PROBLEMS TO WORK ON:
1) Answer the following from the thread on C array bounds, one line per answer:
(a) Formally, what kind of behavior is accessing outside the bounds of an array?
(b) How many characters, not counting the null terminator, can an array of 10 chars hold?
(c) What does the program in the thread print?
2) Please reproduce word for word the stretch of the thread on C array bounds from "It's your job" through "of ten chars.".

* BEGIN DOCUMENT SEGMENT *

Hope this helps! Feel free to ask for further clarification and/or explanation.
One of C's funny little foibles is that in almost all cases it does not check to make sure you are not overflowing your arrays.
It's your job to make sure you don't access outside the bounds of your arrays, and if you accidentally do, almost anything can happen. (Formally, it's undefined behavior.)
About the only thing that can't happen is that you get a nice error message
Error: array out-of-bounds access at line 23
(Well, theoretically that could happen, but in practice, virtually no C implementation checks for array bounds violations or issues messages like that.)
See also this answer to a similar question.
An array declares the given number of whatever you are declaring. So in the case of:
char str[10]
You are declaring an array of ten chars.
Does the size of the "str" array increase after taking a value from scanf?
No, the size does not change.
At what amount of string characters will my original array have overflow?
An array of 10 chars will hold nine characters and the null terminator. So, technically, it limits the string to nine characters.
printf("%c\n", str[15]);
This code references the 16th character in your array. Because your array only holds ten characters, you are accessing memory outside of the array. It's anyone's guess as to if your program even owns that memory and, if it does, you are referencing memory that is part of another variable. This is a recipe for disaster.
Could you please explain me memory allocation in C for strings and integer array after using sprintf function?
#include <stdio.h>
#include <stdlib.h>
int main() {
char str[10];
long long int i = 0, n = 7564368987643389, l;
sprintf(str, "%lld", n); // made it to a string
printf("%c%c", str[11], str[12]);
}
In the above code, string size is 10 inclusive of null character. How come we access 11 and 12 elements in it? The program prints 43
Here
sprintf(str,"%lld",n);
n i.e 7564368987643389 converted into character buffer & stored into str. It looks like
str[0] str[2] str[4] str[6] str[8] str[10] str[12] ..

* END DOCUMENT SEGMENT *
* BEGIN DATASET EXTRACT *

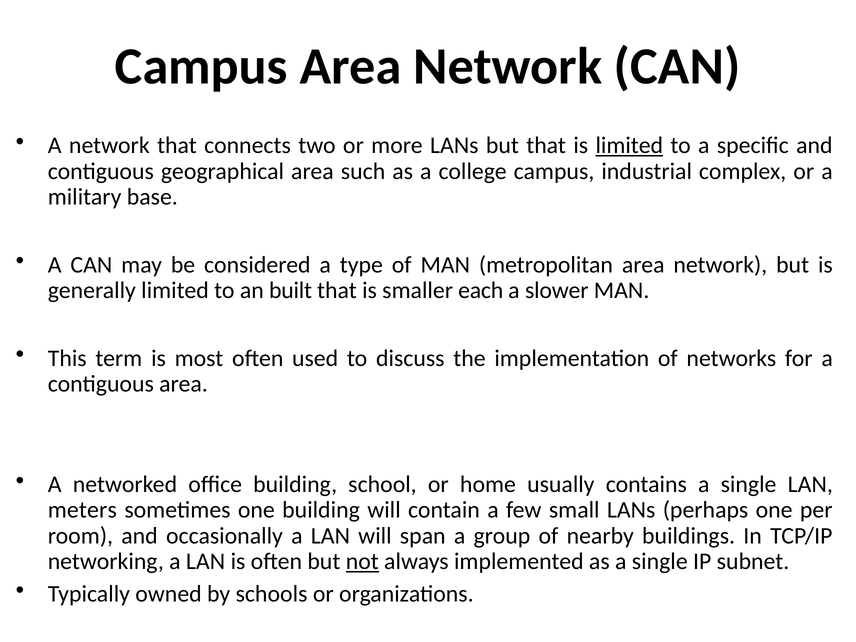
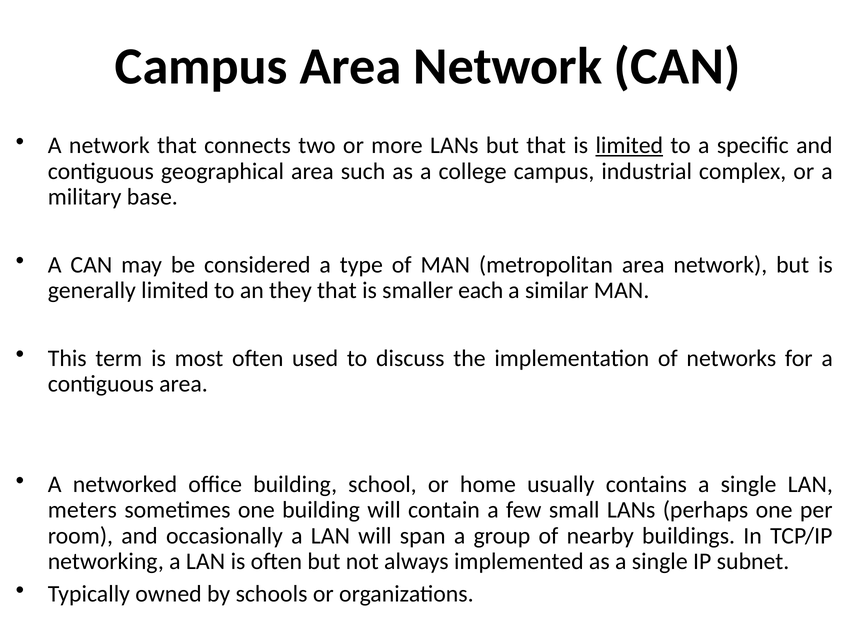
built: built -> they
slower: slower -> similar
not underline: present -> none
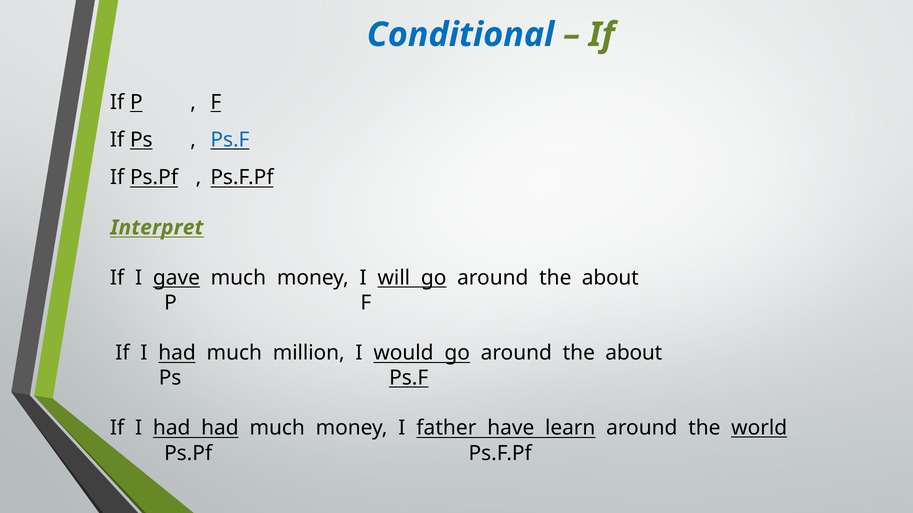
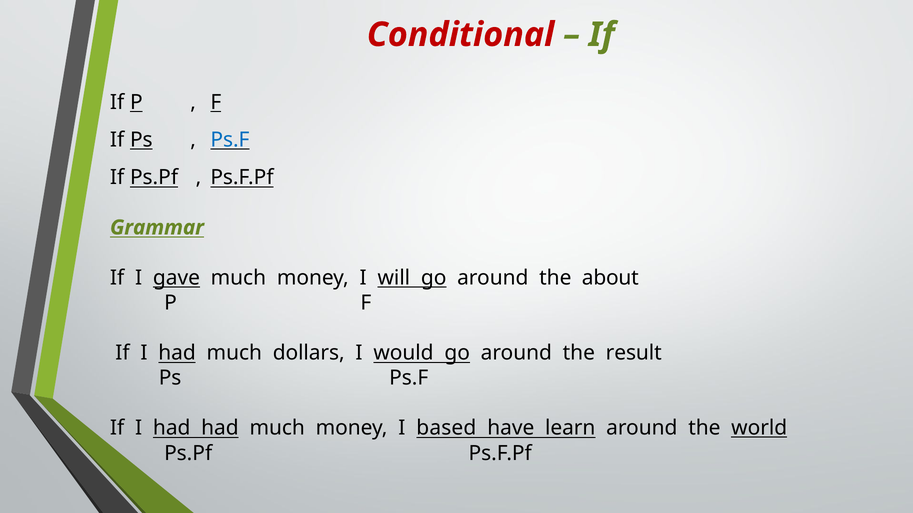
Conditional colour: blue -> red
Interpret: Interpret -> Grammar
million: million -> dollars
about at (634, 353): about -> result
Ps.F at (409, 378) underline: present -> none
father: father -> based
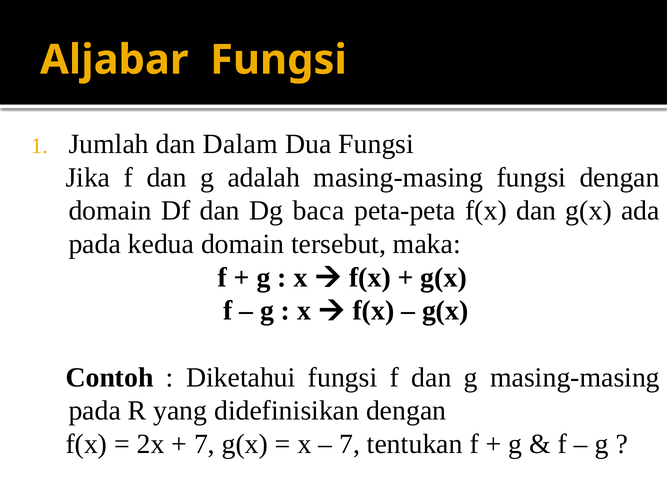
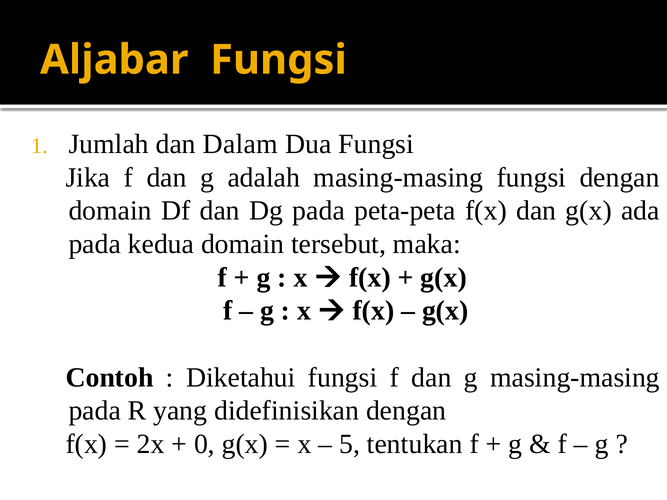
Dg baca: baca -> pada
7 at (204, 444): 7 -> 0
7 at (350, 444): 7 -> 5
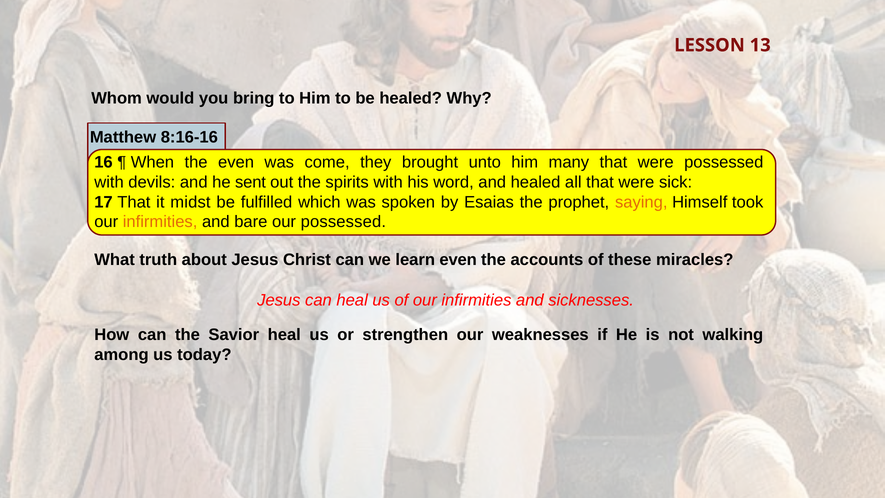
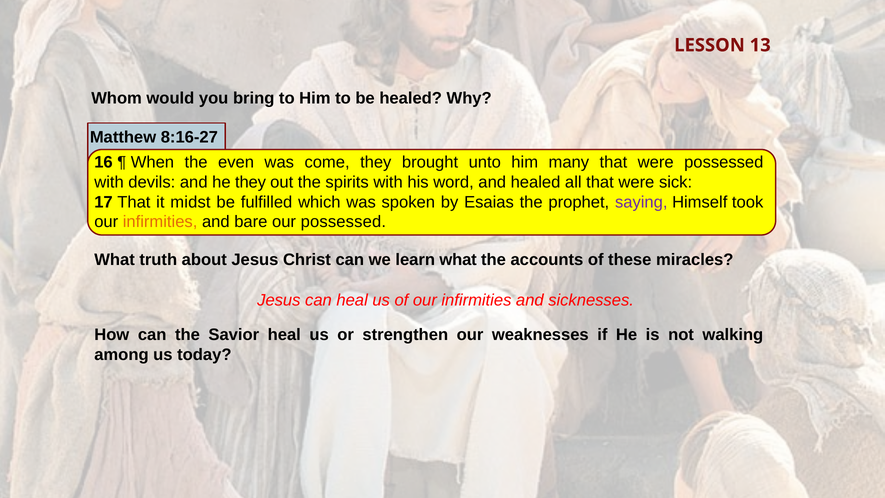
8:16-16: 8:16-16 -> 8:16-27
he sent: sent -> they
saying colour: orange -> purple
learn even: even -> what
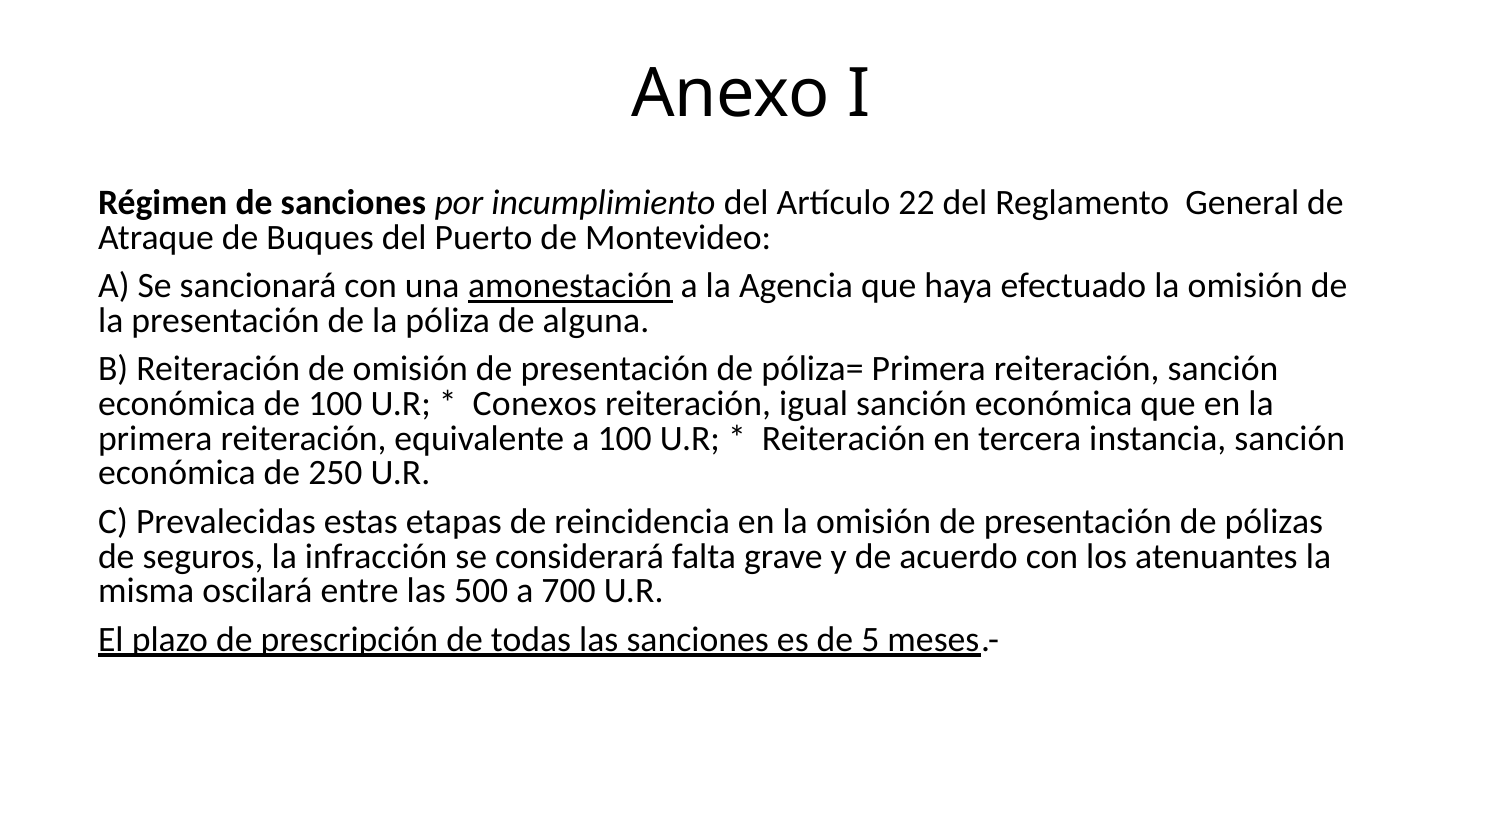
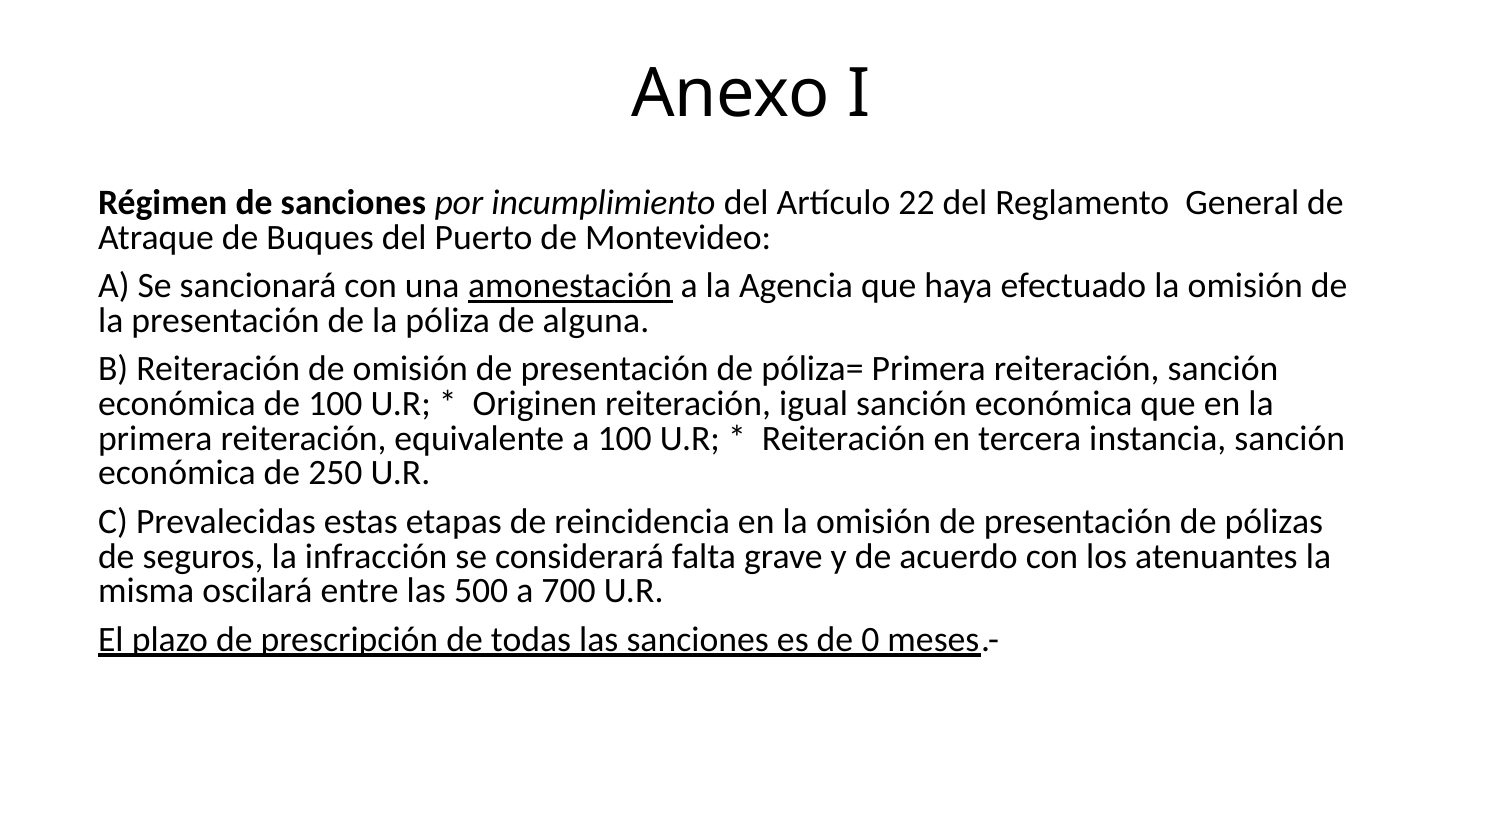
Conexos: Conexos -> Originen
5: 5 -> 0
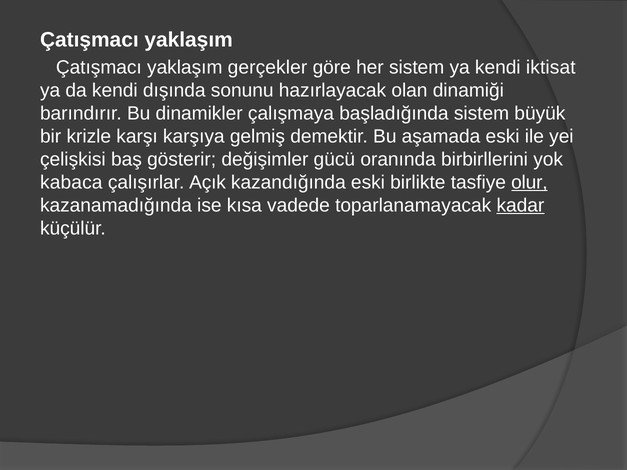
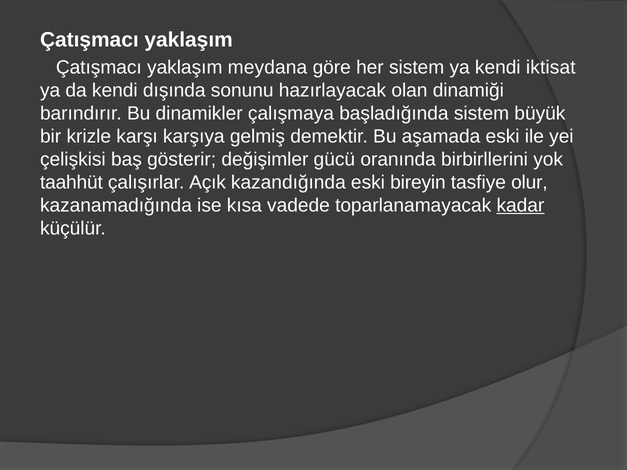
gerçekler: gerçekler -> meydana
kabaca: kabaca -> taahhüt
birlikte: birlikte -> bireyin
olur underline: present -> none
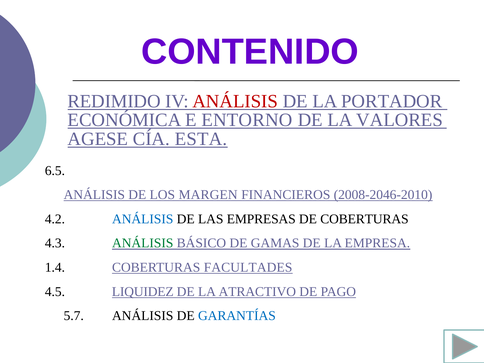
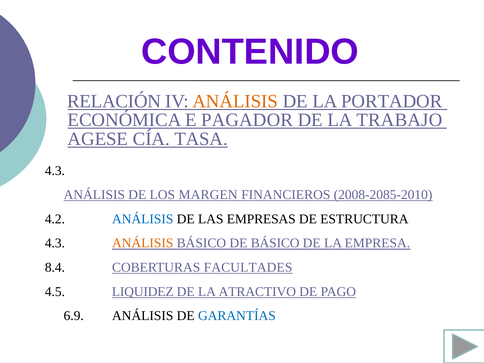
REDIMIDO: REDIMIDO -> RELACIÓN
ANÁLISIS at (235, 101) colour: red -> orange
ENTORNO: ENTORNO -> PAGADOR
VALORES: VALORES -> TRABAJO
ESTA: ESTA -> TASA
6.5 at (55, 171): 6.5 -> 4.3
2008-2046-2010: 2008-2046-2010 -> 2008-2085-2010
DE COBERTURAS: COBERTURAS -> ESTRUCTURA
ANÁLISIS at (143, 243) colour: green -> orange
DE GAMAS: GAMAS -> BÁSICO
1.4: 1.4 -> 8.4
5.7: 5.7 -> 6.9
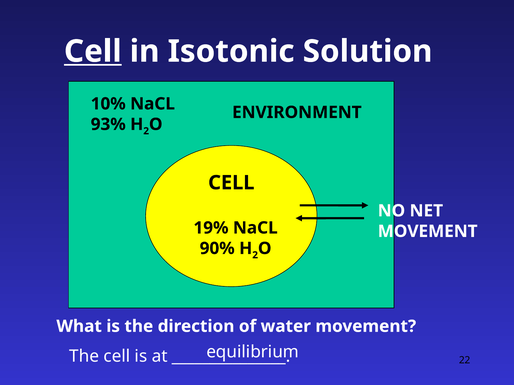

* END DATASET EXTRACT *

OUTPUTS FOR THE TASKS:
1)
(a) Undefined behavior.
(b) Nine.
(c) 43

2)
It's your job to make sure you don't access outside the bounds of your arrays, and if you accidentally do, almost anything can happen. (Formally, it's undefined behavior.)
About the only thing that can't happen is that you get a nice error message
Error: array out-of-bounds access at line 23
(Well, theoretically that could happen, but in practice, virtually no C implementation checks for array bounds violations or issues messages like that.)
See also this answer to a similar question.
An array declares the given number of whatever you are declaring. So in the case of:
char str[10]
You are declaring an array of ten chars.